PROBLEM DESCRIPTION: Scan the entries below for the word "evenodd", then copy each line that holds it.

[Collected data entries]
# # # #

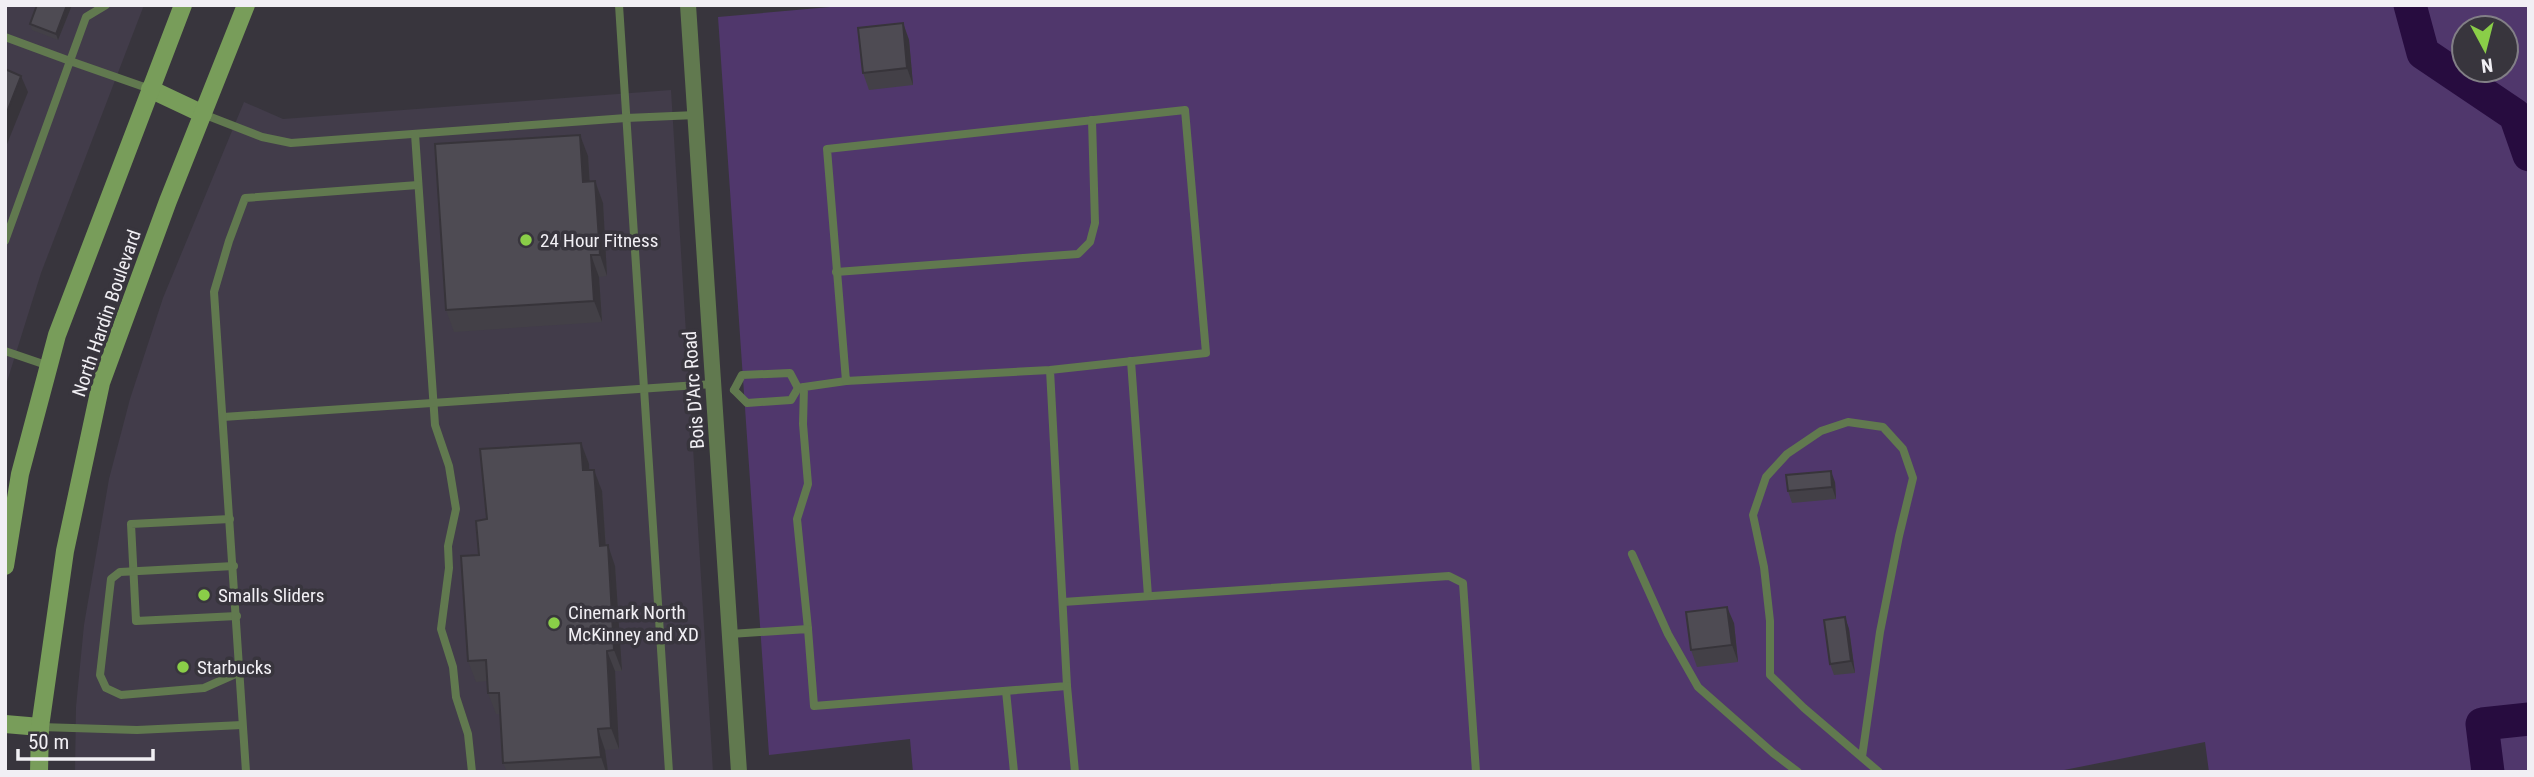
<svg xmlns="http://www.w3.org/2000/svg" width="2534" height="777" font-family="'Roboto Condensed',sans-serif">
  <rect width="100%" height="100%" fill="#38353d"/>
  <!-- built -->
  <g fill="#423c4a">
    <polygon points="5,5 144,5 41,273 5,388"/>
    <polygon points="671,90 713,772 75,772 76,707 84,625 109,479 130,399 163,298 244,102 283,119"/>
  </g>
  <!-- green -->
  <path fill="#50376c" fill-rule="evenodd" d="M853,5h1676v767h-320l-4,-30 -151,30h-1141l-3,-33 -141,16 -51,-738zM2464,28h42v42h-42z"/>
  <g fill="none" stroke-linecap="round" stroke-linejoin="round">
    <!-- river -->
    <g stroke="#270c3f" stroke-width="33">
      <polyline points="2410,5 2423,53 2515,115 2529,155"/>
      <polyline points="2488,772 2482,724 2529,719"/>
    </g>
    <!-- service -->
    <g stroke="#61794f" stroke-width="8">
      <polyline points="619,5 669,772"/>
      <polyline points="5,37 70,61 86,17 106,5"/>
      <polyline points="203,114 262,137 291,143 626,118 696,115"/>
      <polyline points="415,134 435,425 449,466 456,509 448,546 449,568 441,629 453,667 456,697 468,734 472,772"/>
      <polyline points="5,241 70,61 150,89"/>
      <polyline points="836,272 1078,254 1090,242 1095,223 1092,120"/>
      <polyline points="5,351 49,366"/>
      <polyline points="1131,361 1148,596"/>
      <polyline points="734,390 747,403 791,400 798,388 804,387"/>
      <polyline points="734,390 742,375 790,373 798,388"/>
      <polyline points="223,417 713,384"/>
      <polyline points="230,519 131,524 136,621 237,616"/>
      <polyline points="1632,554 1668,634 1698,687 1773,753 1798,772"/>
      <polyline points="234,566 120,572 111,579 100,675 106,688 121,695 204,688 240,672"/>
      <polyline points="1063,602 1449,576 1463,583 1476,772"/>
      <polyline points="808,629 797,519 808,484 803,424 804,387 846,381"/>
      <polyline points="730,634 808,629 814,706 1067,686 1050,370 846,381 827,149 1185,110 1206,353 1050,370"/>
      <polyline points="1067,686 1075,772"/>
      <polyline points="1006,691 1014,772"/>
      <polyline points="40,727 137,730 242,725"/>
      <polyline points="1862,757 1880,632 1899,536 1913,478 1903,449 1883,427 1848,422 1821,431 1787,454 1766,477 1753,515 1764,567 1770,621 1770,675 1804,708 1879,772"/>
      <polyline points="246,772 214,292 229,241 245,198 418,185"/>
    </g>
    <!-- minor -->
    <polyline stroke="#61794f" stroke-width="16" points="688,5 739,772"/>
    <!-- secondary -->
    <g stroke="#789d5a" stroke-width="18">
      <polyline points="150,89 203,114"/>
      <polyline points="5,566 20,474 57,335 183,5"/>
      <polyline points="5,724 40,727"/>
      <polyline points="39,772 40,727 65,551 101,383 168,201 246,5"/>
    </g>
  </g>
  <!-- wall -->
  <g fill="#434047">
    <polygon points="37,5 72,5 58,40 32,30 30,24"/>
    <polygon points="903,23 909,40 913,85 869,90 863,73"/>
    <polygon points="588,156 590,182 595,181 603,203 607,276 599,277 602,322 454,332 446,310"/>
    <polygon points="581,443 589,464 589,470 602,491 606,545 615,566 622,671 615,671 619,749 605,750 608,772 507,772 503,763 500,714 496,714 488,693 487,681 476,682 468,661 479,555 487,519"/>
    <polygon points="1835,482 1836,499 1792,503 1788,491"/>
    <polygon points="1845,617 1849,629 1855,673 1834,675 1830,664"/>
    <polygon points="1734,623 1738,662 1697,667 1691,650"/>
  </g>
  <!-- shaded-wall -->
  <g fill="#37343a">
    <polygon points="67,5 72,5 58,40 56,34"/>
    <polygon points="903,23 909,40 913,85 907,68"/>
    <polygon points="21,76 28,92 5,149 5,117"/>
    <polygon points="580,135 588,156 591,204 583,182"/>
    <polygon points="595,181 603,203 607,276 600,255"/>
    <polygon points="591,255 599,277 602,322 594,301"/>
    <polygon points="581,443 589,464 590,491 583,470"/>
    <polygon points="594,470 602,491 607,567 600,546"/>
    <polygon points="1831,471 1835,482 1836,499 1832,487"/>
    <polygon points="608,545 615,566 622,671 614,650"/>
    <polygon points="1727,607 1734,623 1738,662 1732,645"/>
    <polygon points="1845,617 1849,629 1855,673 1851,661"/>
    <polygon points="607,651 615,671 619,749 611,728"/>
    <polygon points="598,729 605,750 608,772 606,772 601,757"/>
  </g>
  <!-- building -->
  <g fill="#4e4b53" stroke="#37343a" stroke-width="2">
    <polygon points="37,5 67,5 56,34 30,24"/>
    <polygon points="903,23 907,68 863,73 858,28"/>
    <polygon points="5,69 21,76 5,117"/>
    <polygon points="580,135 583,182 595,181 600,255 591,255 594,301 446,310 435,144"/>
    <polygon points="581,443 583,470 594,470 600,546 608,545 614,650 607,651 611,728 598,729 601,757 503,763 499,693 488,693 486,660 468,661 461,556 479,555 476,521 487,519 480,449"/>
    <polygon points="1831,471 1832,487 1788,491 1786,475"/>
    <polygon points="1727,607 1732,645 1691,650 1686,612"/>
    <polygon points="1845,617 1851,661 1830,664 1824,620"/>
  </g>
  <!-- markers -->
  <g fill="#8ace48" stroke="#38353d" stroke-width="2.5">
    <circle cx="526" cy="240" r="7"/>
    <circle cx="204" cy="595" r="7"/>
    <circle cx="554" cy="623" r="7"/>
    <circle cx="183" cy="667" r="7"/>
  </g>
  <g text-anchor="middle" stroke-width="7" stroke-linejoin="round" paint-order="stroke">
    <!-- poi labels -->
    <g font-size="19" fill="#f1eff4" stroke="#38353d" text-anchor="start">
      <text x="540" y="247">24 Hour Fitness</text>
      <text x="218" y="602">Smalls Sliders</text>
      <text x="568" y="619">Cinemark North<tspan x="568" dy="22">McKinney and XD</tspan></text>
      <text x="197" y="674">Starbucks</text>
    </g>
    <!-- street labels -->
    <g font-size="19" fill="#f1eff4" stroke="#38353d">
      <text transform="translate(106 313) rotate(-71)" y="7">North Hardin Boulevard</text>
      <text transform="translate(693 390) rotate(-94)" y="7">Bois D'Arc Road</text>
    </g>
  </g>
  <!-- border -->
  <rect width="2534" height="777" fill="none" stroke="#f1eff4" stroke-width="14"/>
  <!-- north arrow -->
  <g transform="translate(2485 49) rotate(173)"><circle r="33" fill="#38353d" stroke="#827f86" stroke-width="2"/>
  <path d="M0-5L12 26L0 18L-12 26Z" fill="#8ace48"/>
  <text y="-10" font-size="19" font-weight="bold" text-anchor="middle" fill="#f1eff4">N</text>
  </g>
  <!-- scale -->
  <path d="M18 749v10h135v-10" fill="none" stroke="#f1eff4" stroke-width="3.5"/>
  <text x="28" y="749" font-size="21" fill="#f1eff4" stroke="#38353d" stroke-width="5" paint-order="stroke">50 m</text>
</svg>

# # # #

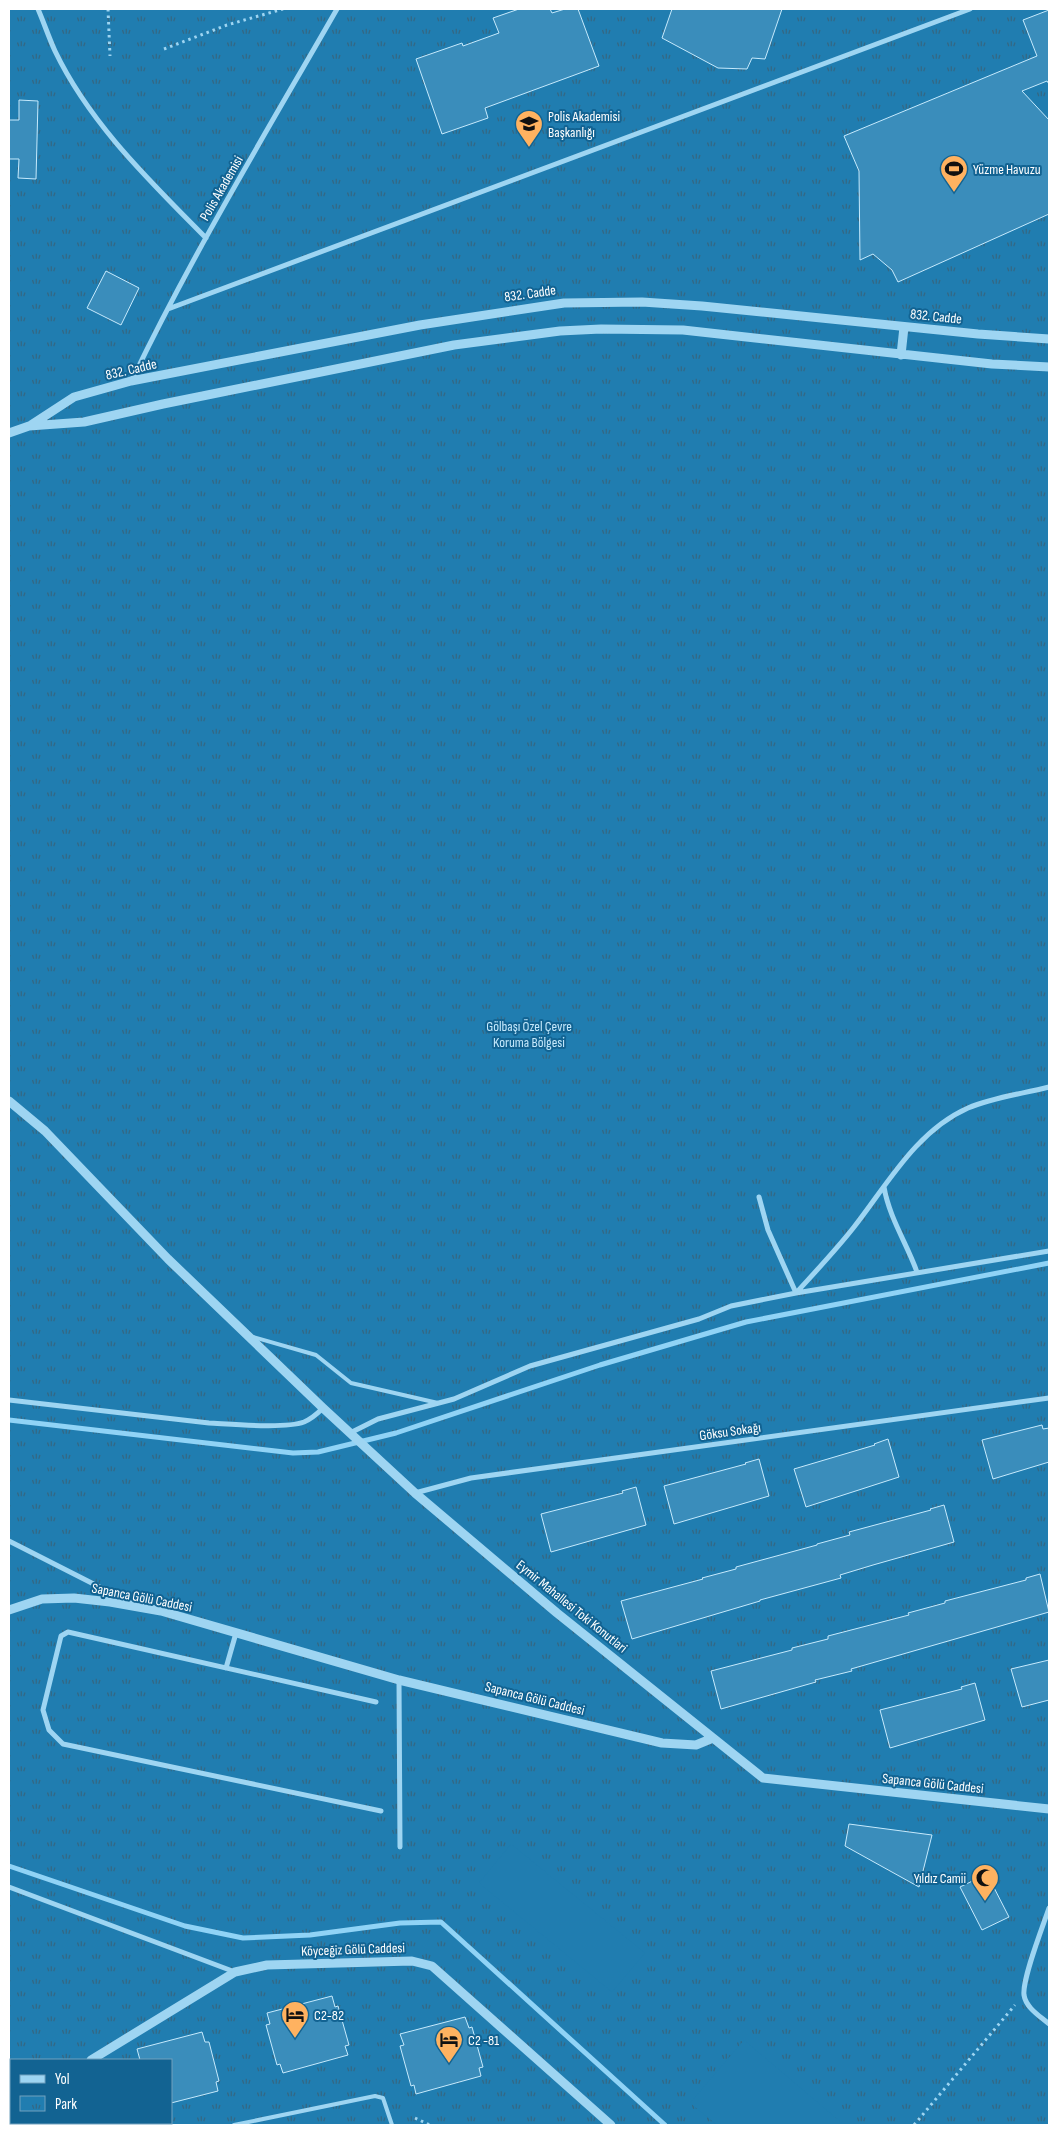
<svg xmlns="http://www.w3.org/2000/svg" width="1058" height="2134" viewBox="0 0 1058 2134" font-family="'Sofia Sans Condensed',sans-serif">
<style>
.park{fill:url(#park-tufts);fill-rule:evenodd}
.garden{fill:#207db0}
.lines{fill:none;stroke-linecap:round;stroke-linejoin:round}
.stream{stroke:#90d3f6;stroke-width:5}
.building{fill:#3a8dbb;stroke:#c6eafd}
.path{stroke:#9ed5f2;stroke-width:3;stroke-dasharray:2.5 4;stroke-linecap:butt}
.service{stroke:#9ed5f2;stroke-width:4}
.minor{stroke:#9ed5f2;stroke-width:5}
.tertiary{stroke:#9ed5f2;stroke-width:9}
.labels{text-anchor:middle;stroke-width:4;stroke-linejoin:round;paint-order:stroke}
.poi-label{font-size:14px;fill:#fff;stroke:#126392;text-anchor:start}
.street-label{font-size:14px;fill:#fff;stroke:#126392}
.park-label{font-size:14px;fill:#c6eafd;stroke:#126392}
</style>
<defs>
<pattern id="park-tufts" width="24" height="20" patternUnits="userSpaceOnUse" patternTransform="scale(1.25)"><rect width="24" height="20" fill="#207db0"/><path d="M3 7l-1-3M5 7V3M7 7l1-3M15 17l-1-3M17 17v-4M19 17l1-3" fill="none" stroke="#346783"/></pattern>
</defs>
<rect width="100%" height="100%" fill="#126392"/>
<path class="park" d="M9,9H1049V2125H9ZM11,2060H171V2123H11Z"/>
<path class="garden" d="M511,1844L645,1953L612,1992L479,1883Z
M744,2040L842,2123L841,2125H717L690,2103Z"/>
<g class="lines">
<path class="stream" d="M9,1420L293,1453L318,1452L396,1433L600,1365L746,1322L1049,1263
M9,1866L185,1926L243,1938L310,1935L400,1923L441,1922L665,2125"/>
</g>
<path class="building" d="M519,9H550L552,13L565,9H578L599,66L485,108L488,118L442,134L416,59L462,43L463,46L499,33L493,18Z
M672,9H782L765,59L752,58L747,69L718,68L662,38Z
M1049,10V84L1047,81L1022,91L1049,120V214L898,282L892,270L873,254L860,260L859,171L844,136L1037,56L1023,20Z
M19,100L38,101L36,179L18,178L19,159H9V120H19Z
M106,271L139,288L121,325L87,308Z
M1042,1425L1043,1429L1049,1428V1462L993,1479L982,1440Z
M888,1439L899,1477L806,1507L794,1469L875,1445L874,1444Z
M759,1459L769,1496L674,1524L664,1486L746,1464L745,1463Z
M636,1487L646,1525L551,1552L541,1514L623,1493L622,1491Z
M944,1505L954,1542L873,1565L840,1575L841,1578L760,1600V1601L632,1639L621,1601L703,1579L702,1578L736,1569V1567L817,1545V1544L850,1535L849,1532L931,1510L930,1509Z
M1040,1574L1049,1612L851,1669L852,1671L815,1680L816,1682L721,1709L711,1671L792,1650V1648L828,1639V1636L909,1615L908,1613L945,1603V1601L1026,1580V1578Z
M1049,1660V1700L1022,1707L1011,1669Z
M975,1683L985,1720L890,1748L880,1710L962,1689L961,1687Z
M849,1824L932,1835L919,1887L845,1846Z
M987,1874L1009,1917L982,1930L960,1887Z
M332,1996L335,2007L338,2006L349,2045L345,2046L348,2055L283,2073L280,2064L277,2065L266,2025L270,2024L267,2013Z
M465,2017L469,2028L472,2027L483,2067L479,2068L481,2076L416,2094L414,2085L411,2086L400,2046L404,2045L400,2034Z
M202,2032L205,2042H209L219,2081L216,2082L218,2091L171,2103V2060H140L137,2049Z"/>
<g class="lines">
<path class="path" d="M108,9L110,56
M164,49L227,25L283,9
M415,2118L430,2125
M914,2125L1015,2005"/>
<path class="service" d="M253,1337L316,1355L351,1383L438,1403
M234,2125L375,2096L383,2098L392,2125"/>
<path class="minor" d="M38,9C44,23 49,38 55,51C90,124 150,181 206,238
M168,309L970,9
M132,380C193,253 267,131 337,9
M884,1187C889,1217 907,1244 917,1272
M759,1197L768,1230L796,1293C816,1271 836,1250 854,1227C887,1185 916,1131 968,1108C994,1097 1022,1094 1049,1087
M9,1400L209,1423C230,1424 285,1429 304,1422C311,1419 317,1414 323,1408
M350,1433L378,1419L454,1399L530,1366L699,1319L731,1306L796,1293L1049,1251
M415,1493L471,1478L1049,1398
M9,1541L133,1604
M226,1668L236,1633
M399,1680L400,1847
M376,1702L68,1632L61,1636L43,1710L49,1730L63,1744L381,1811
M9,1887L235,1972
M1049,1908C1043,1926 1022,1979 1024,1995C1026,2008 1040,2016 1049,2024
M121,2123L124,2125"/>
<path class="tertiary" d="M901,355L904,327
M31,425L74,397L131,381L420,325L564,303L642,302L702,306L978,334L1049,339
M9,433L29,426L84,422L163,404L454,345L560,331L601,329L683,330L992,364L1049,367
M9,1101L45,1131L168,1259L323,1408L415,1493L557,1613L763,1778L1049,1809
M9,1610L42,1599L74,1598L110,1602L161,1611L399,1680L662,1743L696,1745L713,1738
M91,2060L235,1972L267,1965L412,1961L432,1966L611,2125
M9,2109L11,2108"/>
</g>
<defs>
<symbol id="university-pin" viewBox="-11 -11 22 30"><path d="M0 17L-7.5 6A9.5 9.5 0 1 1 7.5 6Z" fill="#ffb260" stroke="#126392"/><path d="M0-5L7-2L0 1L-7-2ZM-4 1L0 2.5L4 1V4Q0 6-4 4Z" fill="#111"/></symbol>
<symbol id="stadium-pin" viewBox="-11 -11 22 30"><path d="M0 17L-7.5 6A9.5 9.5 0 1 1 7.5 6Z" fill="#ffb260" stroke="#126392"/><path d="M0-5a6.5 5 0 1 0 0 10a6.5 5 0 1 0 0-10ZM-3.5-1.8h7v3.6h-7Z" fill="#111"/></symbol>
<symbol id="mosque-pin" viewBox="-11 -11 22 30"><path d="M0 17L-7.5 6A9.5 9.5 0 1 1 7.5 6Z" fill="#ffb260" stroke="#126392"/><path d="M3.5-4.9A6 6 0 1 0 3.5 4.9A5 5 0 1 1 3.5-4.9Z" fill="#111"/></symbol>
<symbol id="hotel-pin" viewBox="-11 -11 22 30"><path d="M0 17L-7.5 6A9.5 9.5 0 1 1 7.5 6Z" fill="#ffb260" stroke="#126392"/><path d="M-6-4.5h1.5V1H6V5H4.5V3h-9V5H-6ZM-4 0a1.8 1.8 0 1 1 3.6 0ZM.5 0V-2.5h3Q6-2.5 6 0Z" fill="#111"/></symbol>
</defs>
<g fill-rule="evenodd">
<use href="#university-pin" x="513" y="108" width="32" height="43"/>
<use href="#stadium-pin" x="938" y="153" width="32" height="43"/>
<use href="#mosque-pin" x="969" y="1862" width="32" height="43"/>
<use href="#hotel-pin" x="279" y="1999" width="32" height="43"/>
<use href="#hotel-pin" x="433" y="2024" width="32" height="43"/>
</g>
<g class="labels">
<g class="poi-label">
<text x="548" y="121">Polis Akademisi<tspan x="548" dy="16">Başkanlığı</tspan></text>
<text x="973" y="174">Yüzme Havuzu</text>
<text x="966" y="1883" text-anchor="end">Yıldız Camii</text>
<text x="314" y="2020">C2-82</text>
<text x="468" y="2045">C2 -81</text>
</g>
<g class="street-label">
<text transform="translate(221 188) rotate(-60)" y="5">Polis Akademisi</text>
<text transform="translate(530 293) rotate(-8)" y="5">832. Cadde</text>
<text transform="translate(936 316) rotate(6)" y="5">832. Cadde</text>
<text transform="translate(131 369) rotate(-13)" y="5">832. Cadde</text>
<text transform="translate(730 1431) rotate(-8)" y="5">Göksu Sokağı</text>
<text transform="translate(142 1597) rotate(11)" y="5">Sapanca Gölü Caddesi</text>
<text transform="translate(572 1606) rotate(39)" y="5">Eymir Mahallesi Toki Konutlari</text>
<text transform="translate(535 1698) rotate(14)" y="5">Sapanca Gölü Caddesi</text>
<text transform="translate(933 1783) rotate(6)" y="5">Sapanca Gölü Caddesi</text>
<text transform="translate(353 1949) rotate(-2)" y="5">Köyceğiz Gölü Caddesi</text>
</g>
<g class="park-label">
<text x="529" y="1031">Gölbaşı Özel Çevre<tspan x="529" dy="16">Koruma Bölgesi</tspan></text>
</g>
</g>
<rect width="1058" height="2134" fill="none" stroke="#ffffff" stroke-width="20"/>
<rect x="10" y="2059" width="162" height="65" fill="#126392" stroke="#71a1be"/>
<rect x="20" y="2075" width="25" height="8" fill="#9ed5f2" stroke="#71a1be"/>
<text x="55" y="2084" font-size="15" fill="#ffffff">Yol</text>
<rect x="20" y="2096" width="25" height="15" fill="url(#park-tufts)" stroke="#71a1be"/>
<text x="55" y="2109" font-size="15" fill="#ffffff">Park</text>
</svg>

# # # #

EXERCISE SOLUTION:
  <path fill="#50376c" fill-rule="evenodd" d="M853,5h1676v767h-320l-4,-30 -151,30h-1141l-3,-33 -141,16 -51,-738zM2464,28h42v42h-42z"/>
.park{fill:url(#park-tufts);fill-rule:evenodd}
<g fill-rule="evenodd">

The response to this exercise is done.